SANT JOAN DE VILATORRADA, Spain (Reuters) – Nine Catalan separatist leaders walked free from prison on Wednesday and vowed to win independence from Spain, in a foretaste of the challenges facing Madrid as it prepares for talks on the region’s future.
A day after the central government granted them pardons as it seeks to curtail the separatist push through dialogue, the politicians and activists – some carrying a banner demanding “freedom for Catalonia” – said their political views were stronger than when they were first imprisoned in 2017.
“Today, as we leave jail, nothing ends.
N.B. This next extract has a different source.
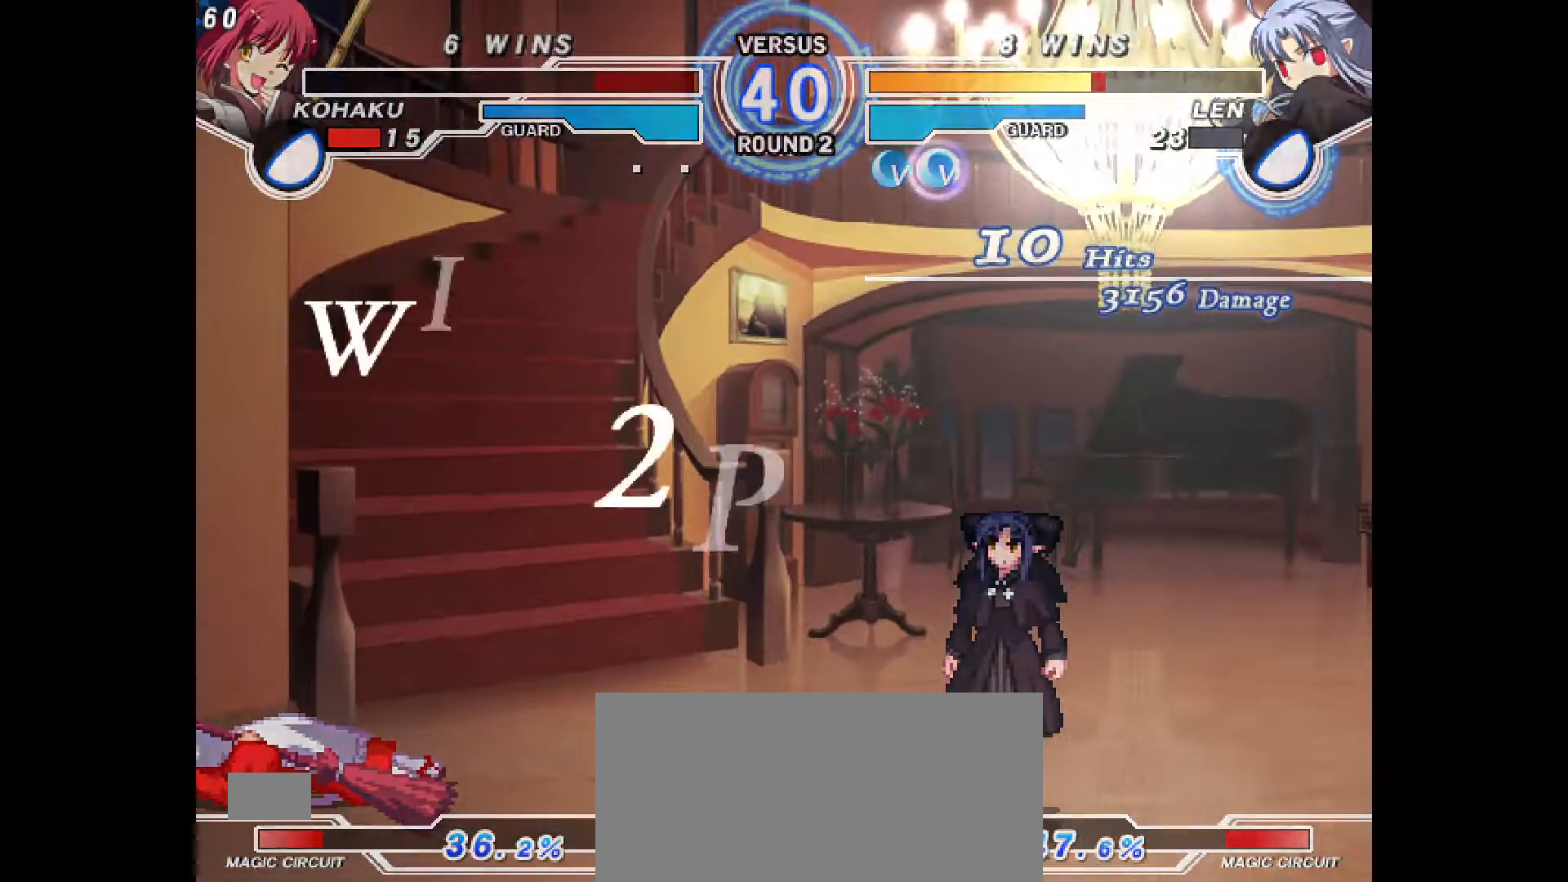
{"dt_ms": 500, "buttons": [], "events": [[133, "CROSS", "down"], [233, "CROSS", "up"], [367, "CROSS", "down"], [417, "CROSS", "up"]]}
Everything continues,” Oriol Junqueras, Catalonia’s former deputy leader and the most prominent of the group, told a crowd outside the Lledoners prison, an hour north of Barcelona.
“Until victory day, we will continue working to make the dream of a Catalan republic a reality,” said Junqueras, who, with a sentence of 13 years, had been serving the longest term.
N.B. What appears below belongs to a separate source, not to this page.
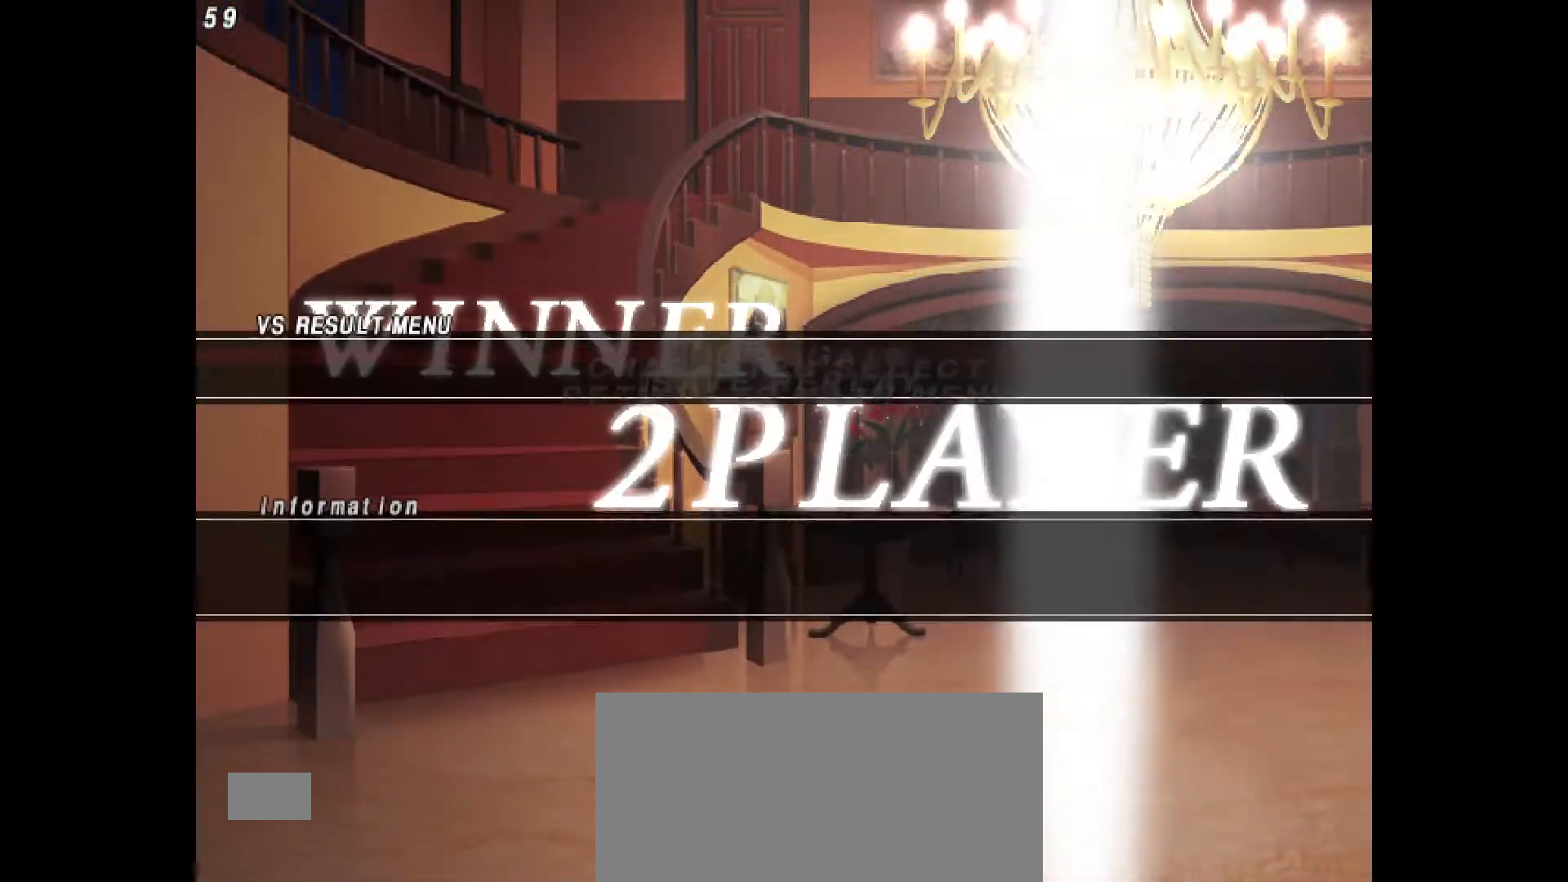
{"dt_ms": 500, "buttons": ["CROSS"], "events": [[50, "CROSS", "down"], [150, "CROSS", "up"], [250, "CROSS", "down"], [350, "CROSS", "up"], [467, "CROSS", "down"]]}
The nine pardoned leaders had been sentenced in 2019 to between nine and 13 years for sedition and misuse of public funds, after an unauthorised referendum on a breakaway that led to a short-lived declaration of independence by the northeastern region and Spain’s worst political crisis in decades.
The seven who had been held at Lledoners were greeted by the pro-independence head of the Catalan regional government, Pere Aragones, amid cheers and clapping from supporters.
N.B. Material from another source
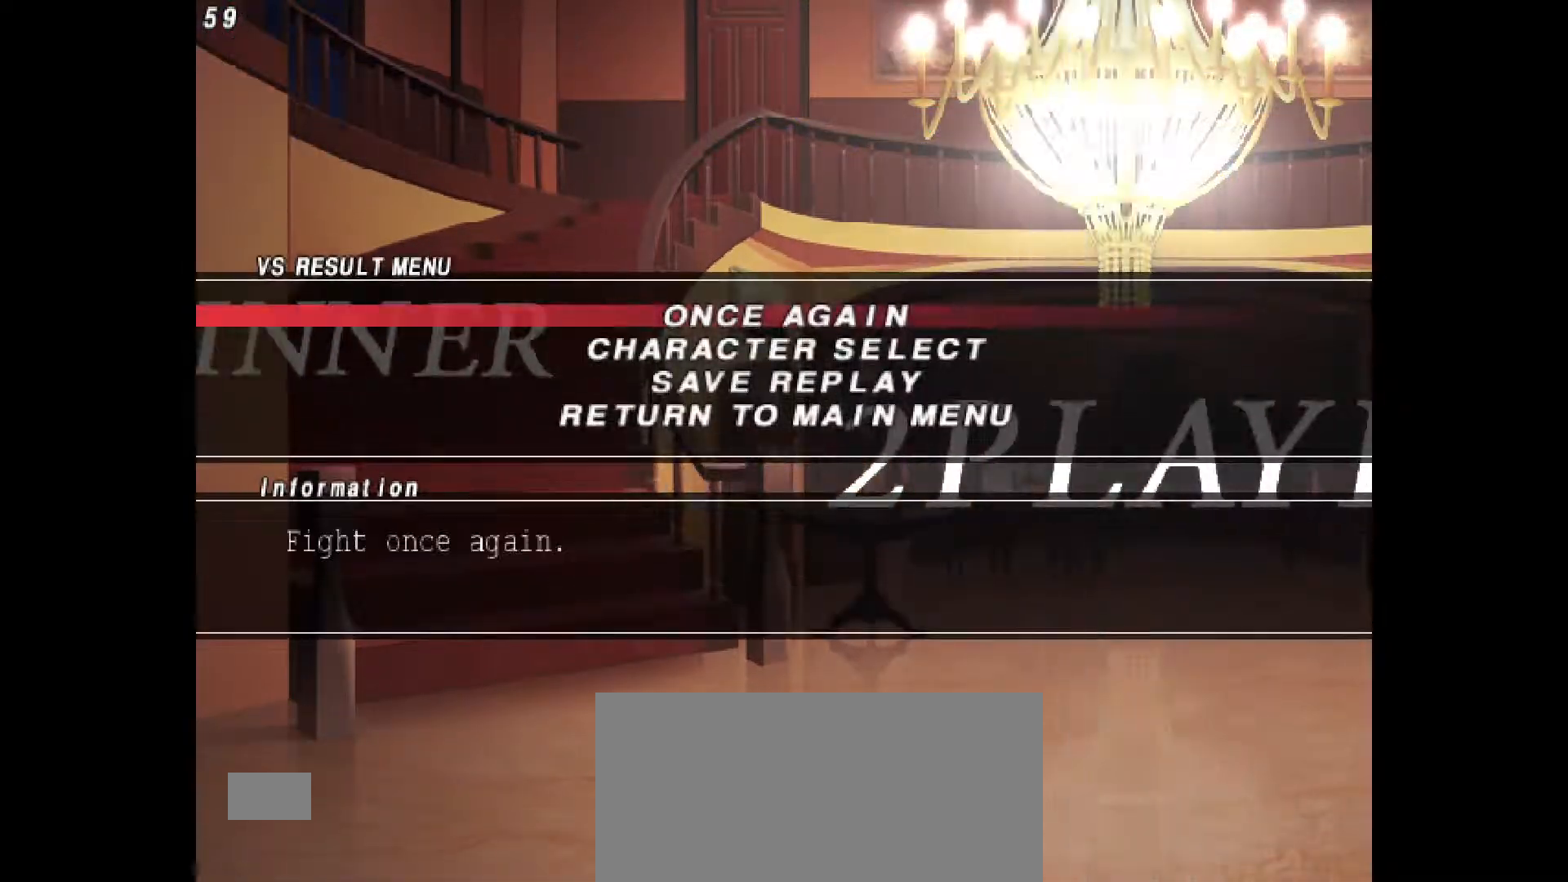
{"dt_ms": 500, "buttons": ["CROSS"], "events": [[333, "CROSS", "up"], [450, "CROSS", "down"]]}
None thanked the central government for their release, with some saying they would not be silenced and that there was nothing to apologise for.
Spanish Prime Minister Pedro Sanchez, who has played down the Catalan leaders’ defiance saying the government never intended to change their views with the pardons, will meet Aragones on June 29 in Madrid to kick-start negotiations on solving the political conflict.
The central government pardoned the nine in a goodwill gesture ahead of the talks, though the pardons are conditional and a ban on the leaders holding public office remains in place.
NO REFERENDUM, NO AMNESTY
Madrid has said it is convinced there will not be a new unilateral independence push and ruled out allowing a legal referendum on the matter.
“It is not just a question that it is unconstitutional, it is that we can’t keep fracturing the Catalan society,” Sanchez told parliament, answering calls from separatist legislators for another vote authorized by Madrid.
Meanwhile, conservative opposition parties have renewed their calls for Sanchez to resign over the pardons, arguing that the move undermines Spain’s unity.
Opinion polls show that close to half of Catalonia’s population favours splitting from Spain and that a majority of Spaniards oppose the pardons.
Catalan separatists are also seeking a broad amnesty for all those with outstanding legal cases related to the 2017 referendum independence bid.
“Amnesty is what we want and we will achieve it,” said former Catalan parliament speaker Carme Forcadell as she walked out of another jail in Barcelona, calling her release a “small victory” triggered by domestic and international pressure.
The government has ruled out a blanket amnesty, which would benefit around 3,000 people including politicians who fled Spain such as former Catalan regional government leader Carles Puigdemont.
“There won’t be amnesty, there won’t be self-rule, what there will be is dialogue and politics,” said Regional Policy Minister Miquel Iceta.